Strengths: As in Tom O'Donnell's Space Rocks, humans are the aliens here, and this is used to HUGE advantage! The destruction of Earth is set up in a believable way, the Mars colony is quickly dispatched, and the description of Choom is perfect for setting up this allegorical tale of  immigration. It's perfect that most of the story centers around Lan (whose gender is never mentioned-- do you know how hard that must have been to write?) and the experiences at school, since that is where young readers' concerns would be. The use of language was particularly effective and made it sound like actual translation from Zhuri-- body garbage, midday nutrition, human animals-- it's hard to describe but well done. Normally, odd language irritates me, but this was spot on. The difficulties in the changes in government, plus the reason for the changes, was thought provoking. Lan and Marf were great characters, and it was great to see how people with completely different backgrounds can bond, even if it's over slapstick comedy.

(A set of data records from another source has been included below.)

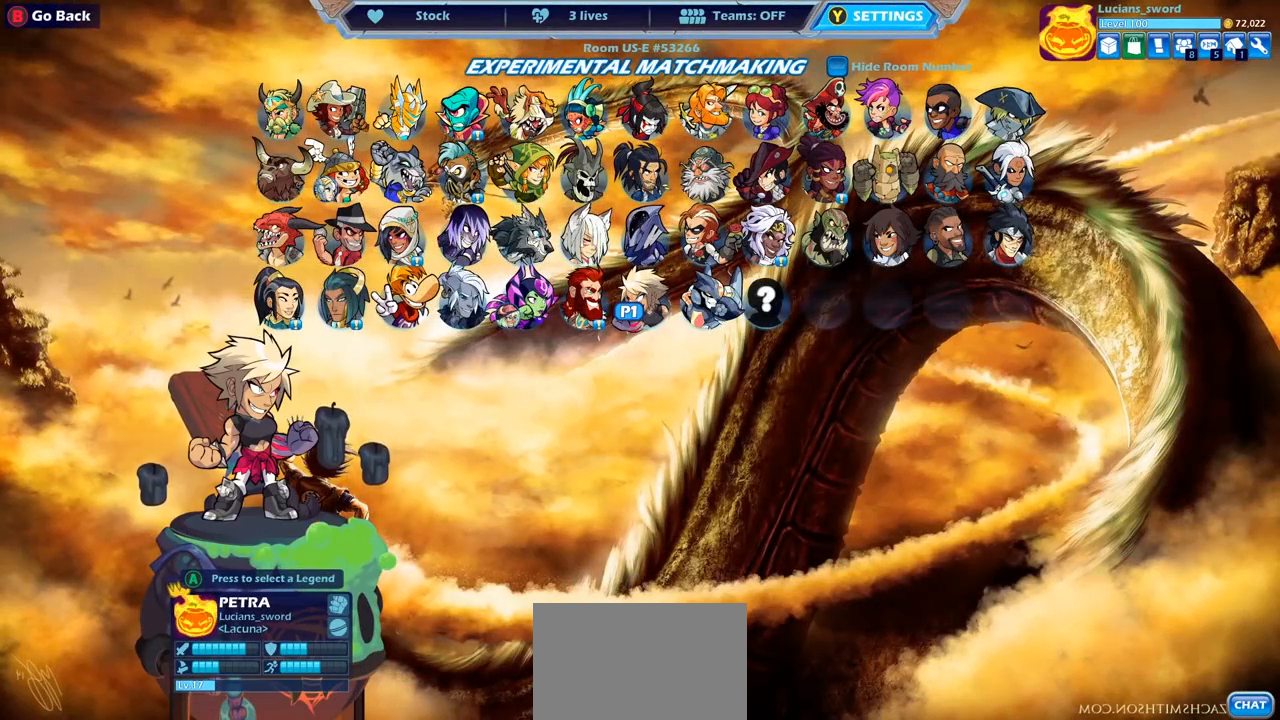
{"buttons": [], "left_stick": "center", "right_stick": "center", "events": []}
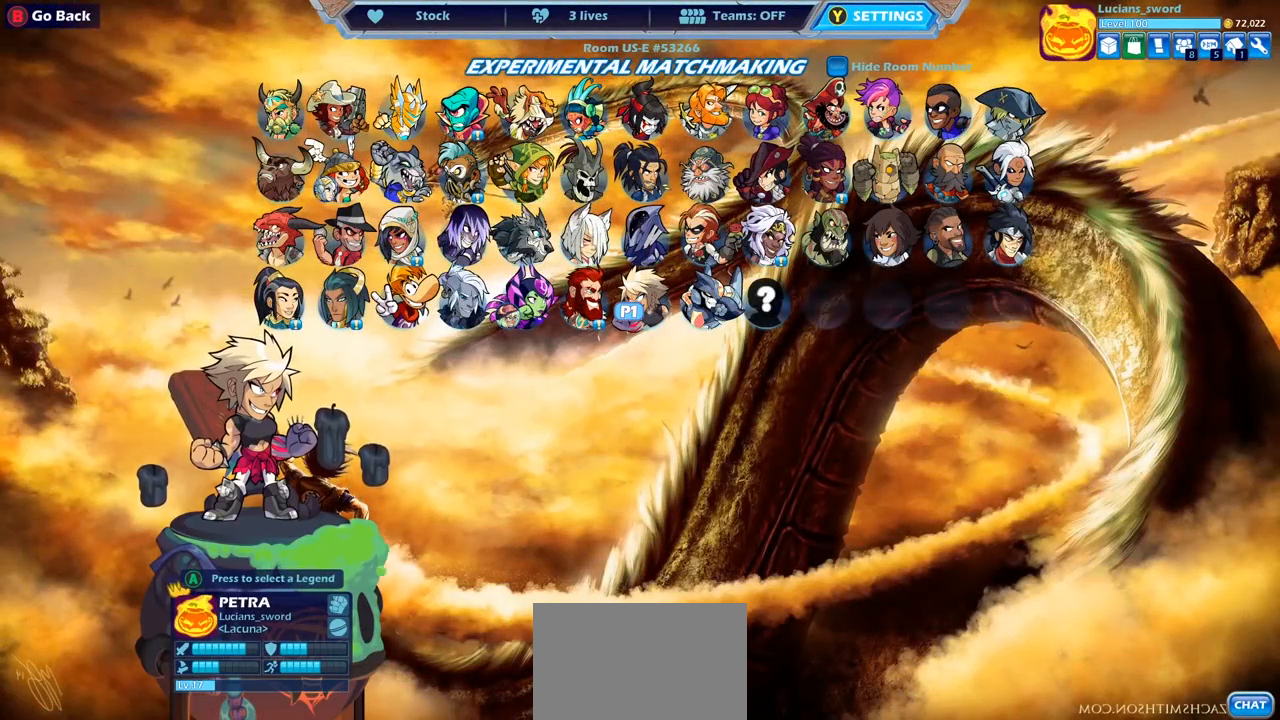
{"buttons": ["DPAD_RIGHT"], "left_stick": "center", "right_stick": "center", "events": [[150, "DPAD_UP", "down"], [233, "DPAD_UP", "up"], [417, "DPAD_RIGHT", "down"]]}
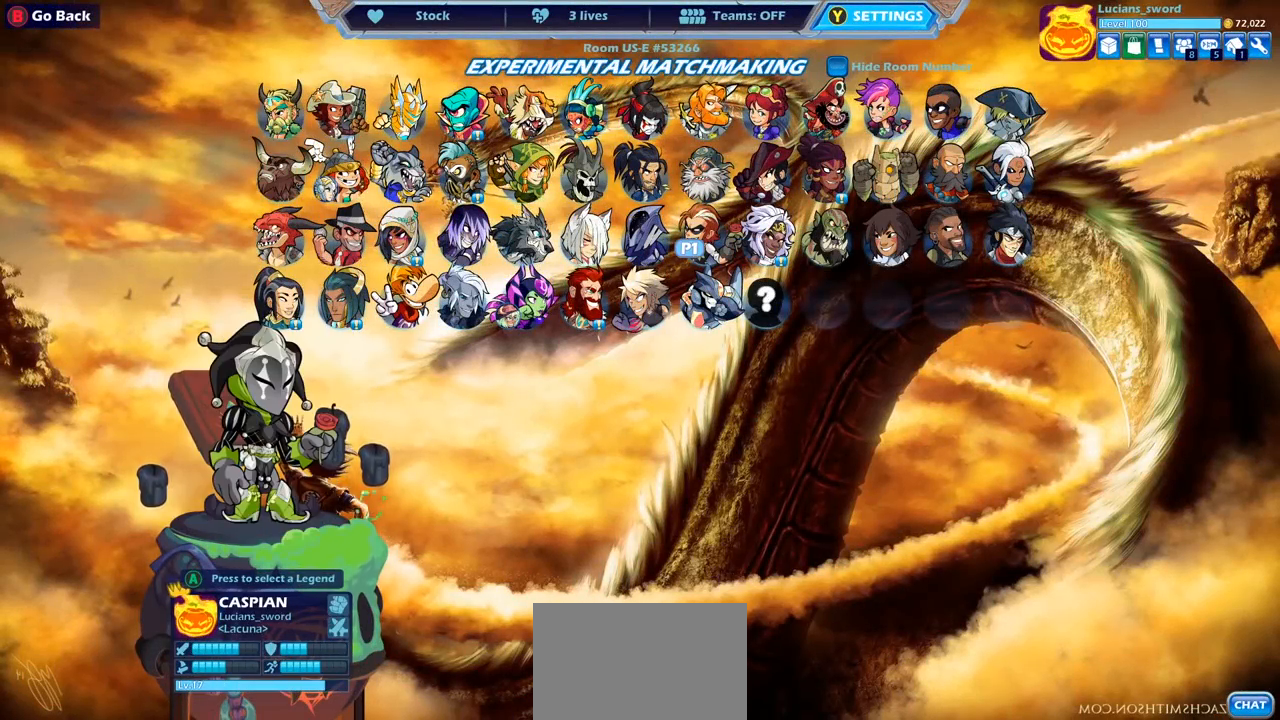
{"buttons": [], "left_stick": "center", "right_stick": "center", "events": [[67, "DPAD_RIGHT", "up"], [150, "DPAD_RIGHT", "down"], [233, "DPAD_RIGHT", "up"]]}
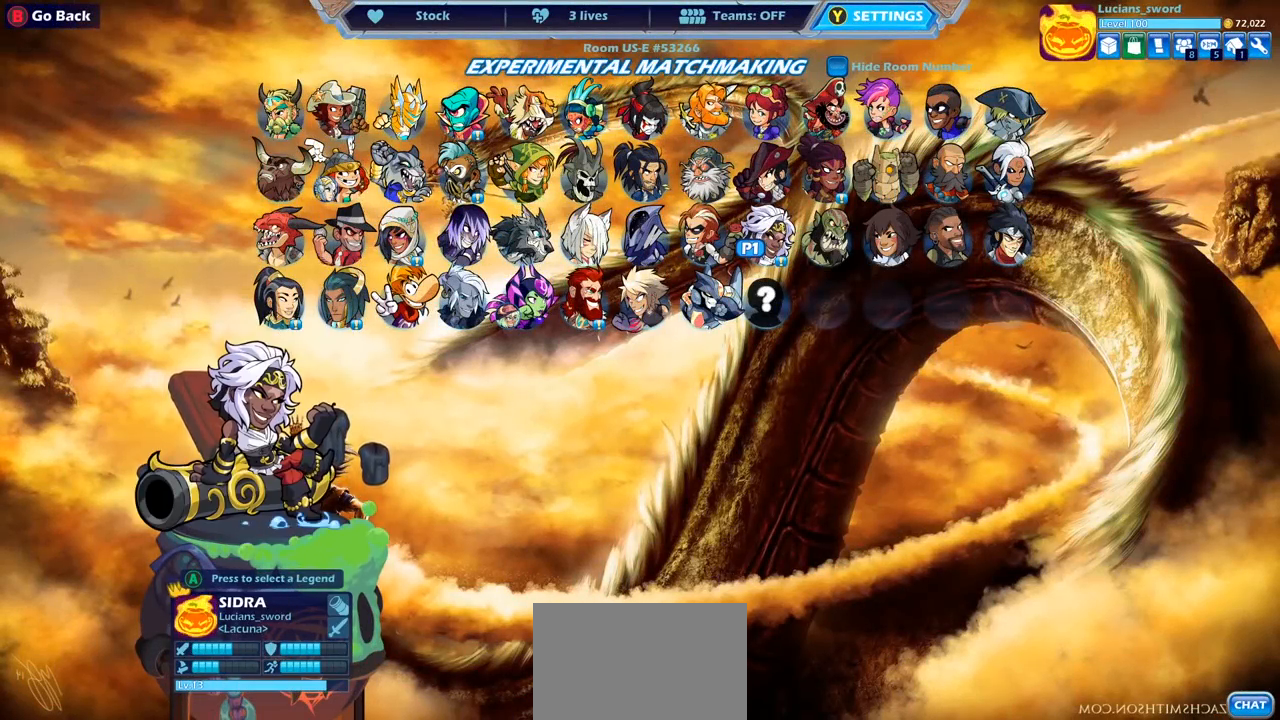
{"buttons": [], "left_stick": "center", "right_stick": "center", "events": [[267, "DPAD_UP", "down"], [350, "DPAD_UP", "up"]]}
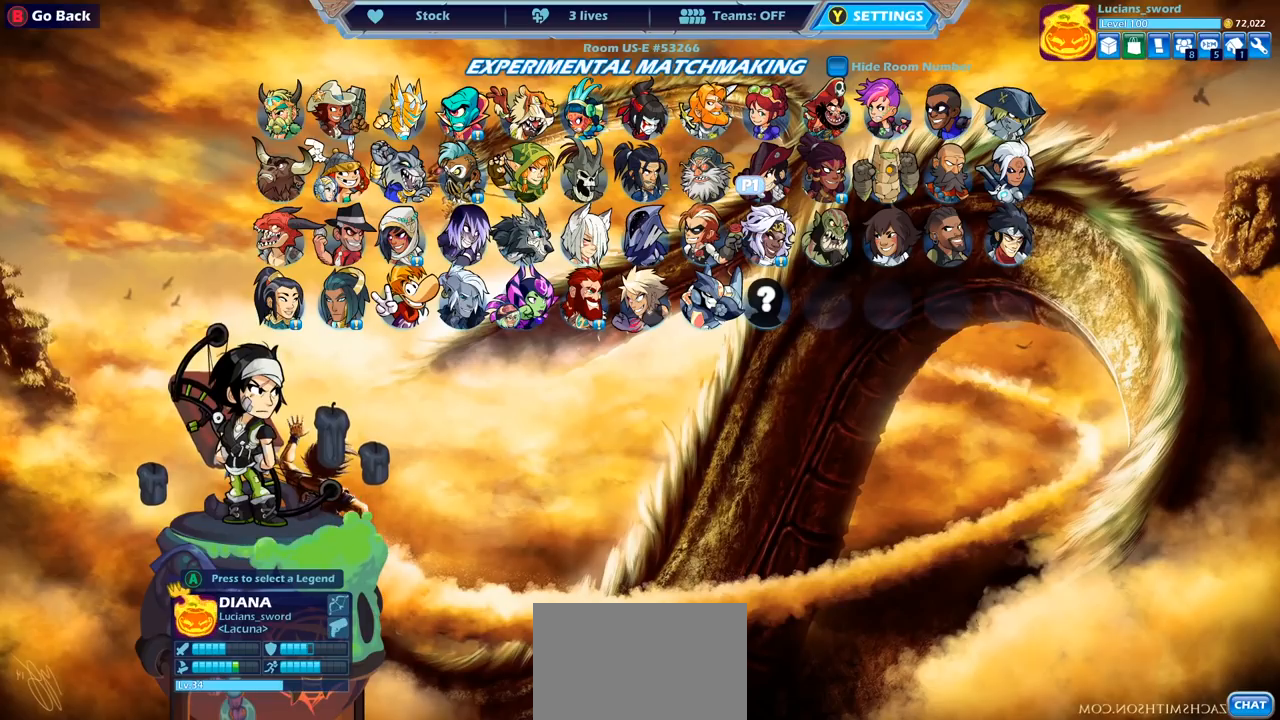
{"buttons": [], "left_stick": "center", "right_stick": "center", "events": [[33, "DPAD_RIGHT", "down"], [133, "DPAD_RIGHT", "up"], [233, "DPAD_RIGHT", "down"], [317, "DPAD_RIGHT", "up"], [400, "DPAD_RIGHT", "down"], [467, "DPAD_RIGHT", "up"]]}
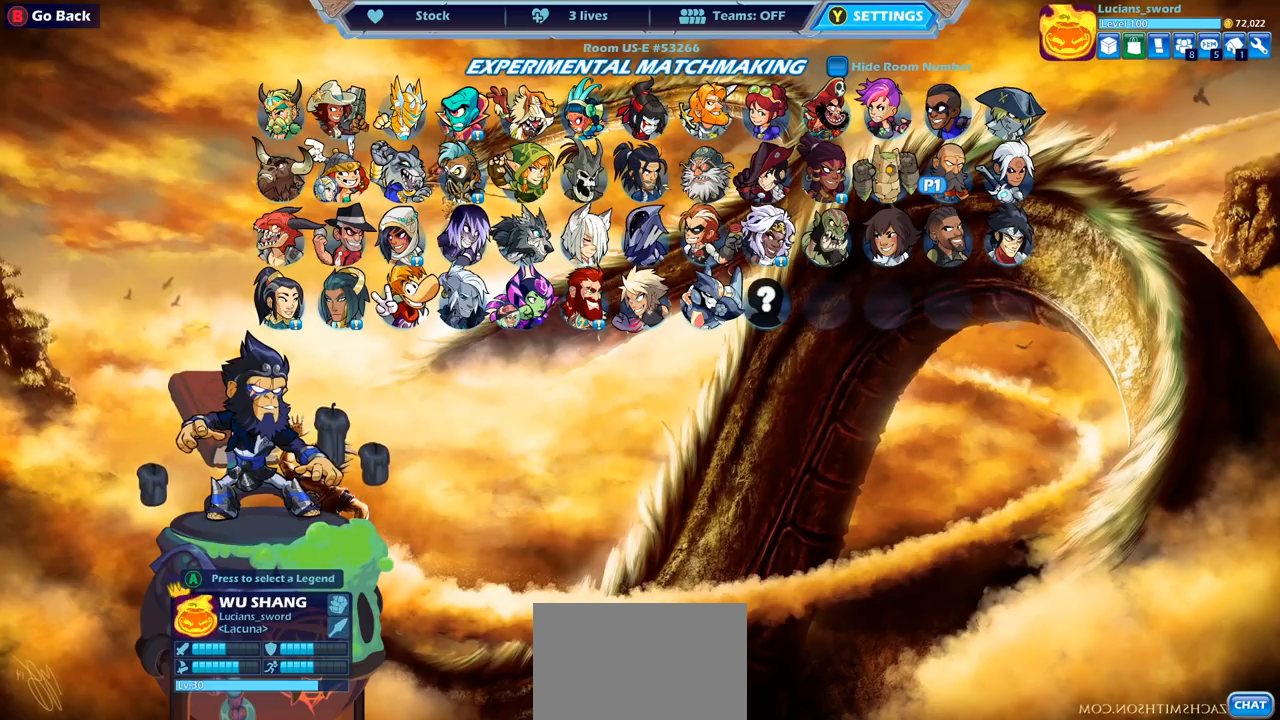
{"buttons": [], "left_stick": "center", "right_stick": "center", "events": []}
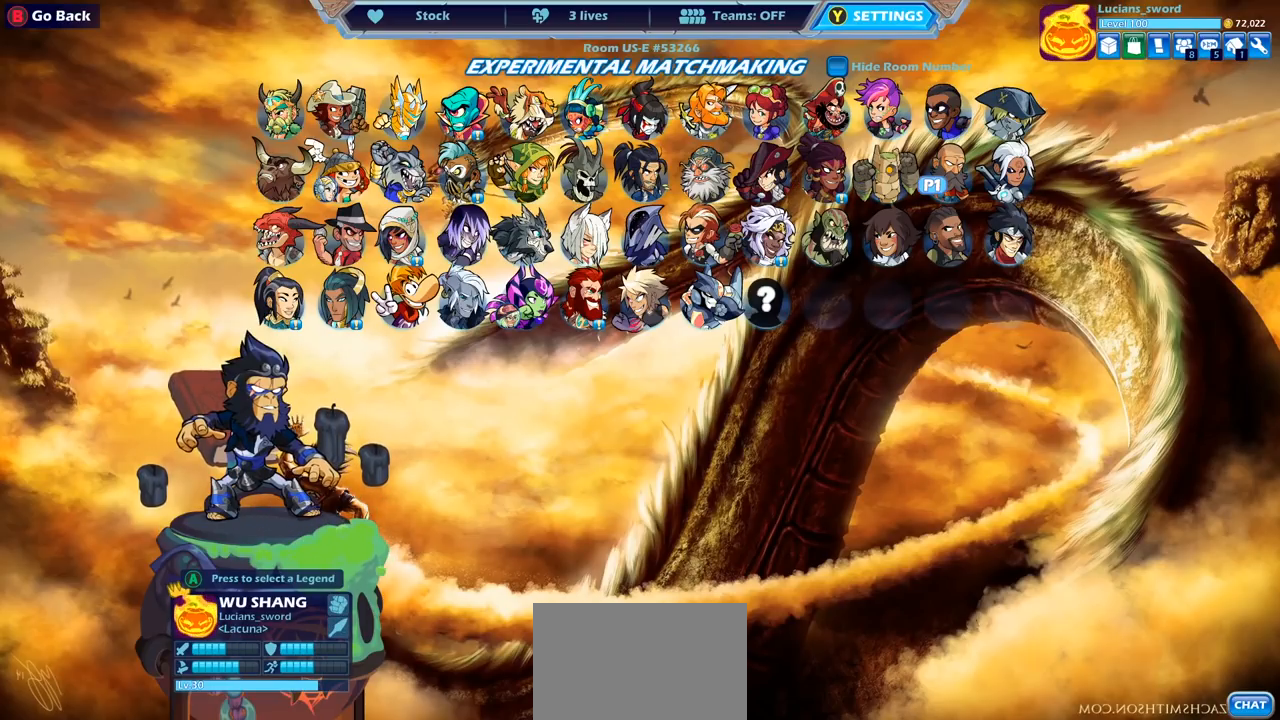
{"buttons": [], "left_stick": "center", "right_stick": "center", "events": [[183, "DPAD_DOWN", "down"], [283, "DPAD_DOWN", "up"]]}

Weaknesses: From an adult perspective, this is pretty heavy handed in its message, BUT it is also plenty goofy. Kids will enjoy the comedy and friendship, but also not be able to miss the message about being welcoming to people who are different from you.
What I really think: I am very impressed. I will definitely recommend this to 6th and 7th grade teachers for use as a class novel. It could start some great discussions!